Engineering Contradictions & Design Principles
Engineering Contradiction Analysis
1Ease of operation
If traditional robotic cleaners operate autonomously without mobile device integration, then device complexity is reduced, but user interaction capability and navigation precision deteriorate
Solution Approach 1:
The patent introduces a mobile device as an intermediary between the user and the robotic cleaner. The mobile device receives user inputs, processes them through augmented reality interfaces, and translates them into navigation commands for the cleaner. This mediator approach enhances user interaction capability while keeping the robotic cleaner's internal complexity manageable.
Solution Approach 2:
The system integrates multiple functions across the robotic cleaner and mobile device combination, including autonomous navigation, map generation, augmented reality display, depth sensing, and user input processing.

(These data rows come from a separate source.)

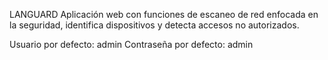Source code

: LANGUARD
Aplicación web con funciones de escaneo de red enfocada en la seguridad, identifica dispositivos y detecta accesos no autorizados.


Usuario por defecto: admin
Contraseña por defecto: admin
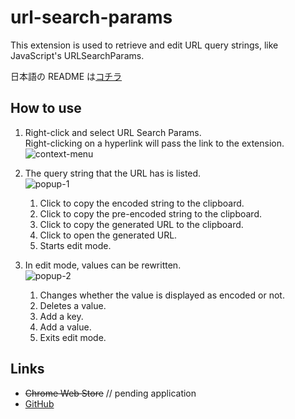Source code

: # url-search-params

This extension is used to retrieve and edit URL query strings, like JavaScript's URLSearchParams.

日本語の README は[コチラ](https://github.com/yabpaseri/url-search-params/blob/main/README-ja.md#url-search-params)

## How to use

1. Right-click and select URL Search Params.  
   Right-clicking on a hyperlink will pass the link to the extension.  
   ![context-menu](https://raw.githubusercontent.com/yabpaseri/url-search-params/resource/docments/images/context-menu.png)

2. The query string that the URL has is listed.  
   ![popup-1](https://raw.githubusercontent.com/yabpaseri/url-search-params/resource/docments/images/popup-1.png)

    1. Click to copy the encoded string to the clipboard.
    2. Click to copy the pre-encoded string to the clipboard.
    3. Click to copy the generated URL to the clipboard.
    4. Click to open the generated URL.
    5. Starts edit mode.

3. In edit mode, values can be rewritten.  
   ![popup-2](https://raw.githubusercontent.com/yabpaseri/url-search-params/resource/docments/images/popup-2.png)

    1. Changes whether the value is displayed as encoded or not.
    2. Deletes a value.
    3. Add a key.
    4. Add a value.
    5. Exits edit mode.

## Links

-   ~~Chrome Web Store~~ // pending application
-   [GitHub](https://github.com/yabpaseri/url-search-params)
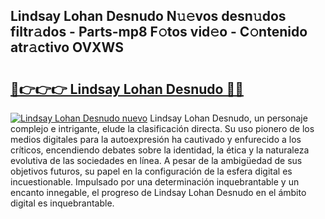 ## Lindsay Lohan Desnudo N𝚞𝚎vos desn𝚞dos filtr𝚊dos - Parts-mp8 F𝚘tos vid𝚎o - C𝚘ntenido atr𝚊ctivo OVXWS

# <h2><a href="http://mb74xmm.tromn.icu/?c=Lindsay+Lohan+Desnudo">🔗👉👉👉 Lindsay Lohan Desnudo 🔗🔗</a></h2>

[![Lindsay Lohan Desnudo nuevo](https://i.imgur.com/pEAQMta.gif)](http://mb74xmm.tromn.icu/?c=Lindsay+Lohan+Desnudo)
Lindsay Lohan Desnudo, un personaje complejo e intrigante, elude la clasificación directa. Su uso pionero de los medios digitales para la autoexpresión ha cautivado y enfurecido a los críticos, encendiendo debates sobre la identidad, la ética y la naturaleza evolutiva de las sociedades en línea. A pesar de la ambigüedad de sus objetivos futuros, su papel en la configuración de la esfera digital es incuestionable. Impulsado por una determinación inquebrantable y un encanto innegable, el progreso de Lindsay Lohan Desnudo en el ámbito digital es inquebrantable.
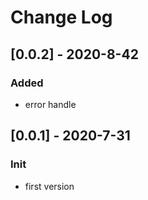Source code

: # Change Log

## [0.0.2] - 2020-8-42

### Added
- error handle
## [0.0.1] - 2020-7-31

### Init
- first version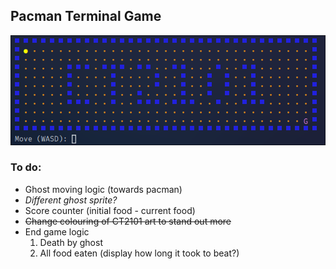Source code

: ## Pacman Terminal Game

![Example of Terminal Pacman](./TERM/img/term-example.jpg)

### To do:
- Ghost moving logic (towards pacman)
- _Different ghost sprite?_
- Score counter (initial food - current food)
- ~~Change colouring of CT2101 art to stand out more~~
- End game logic
  1. Death by ghost
  2. All food eaten (display how long it took to beat?)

By distributing these functions across multiple components, the system achieves high versatility without concentrating excessive complexity in a single device.
2Measurement precision
If robotic cleaners use basic navigation without depth sensors and augmented reality, then device complexity is lower, but navigation precision and localization accuracy deteriorate
Solution Approach 1:
The patent combines multiple sensing technologies (depth sensors, orientation sensors) with augmented reality display and map generation capabilities into an integrated navigation system. The mobile device merges data from these sensors to achieve precise localization within generated maps, while the augmented reality interface merges virtual elements with the real-world view to enhance positioning accuracy.
Solution Approach 2:
The system replaces traditional mechanical navigation methods with optical and electronic sensing approaches. Depth sensors and orientation sensors substitute for mechanical encoders, while augmented reality and map-based localization replace pure odometry-based navigation, achieving higher precision without mechanical complexity.
3Manufacturing precision
If robotic cleaners lack augmented reality interface, then device complexity is reduced, but user control precision and command execution accuracy deteriorate
Solution Approach 1:
The augmented reality interface creates a virtual copy of the physical environment overlaid with navigational information and control elements. Users interact with this AR copy to issue precise commands, which are then translated into accurate physical actions by the robotic cleaner. This copying approach enables precise control without requiring complex physical interfaces on the cleaner itself.
Data Source
AI summary
A robotic cleaning system may include a robotic cleaner configured to generate a map of an environment and a mobile device configured to communicatively couple to the robotic cleaner, the robotic cleaner configured to communicate the map to the mobile device. The mobile device may include a camera configured to generate an image of the environment, the image comprising a plurality of pixels, a display configured to display the image and to receive a user input while displaying the image, the user input being associated with one or more of the plurality of pixels, a depth sensor configured to generate depth data that is associated with each pixel of the image, an orientation sensor configured to generate orientation data that is associated with each pixel of the image, and a mobile controller configured to localize the mobile device within the map using the depth data and the orientation data.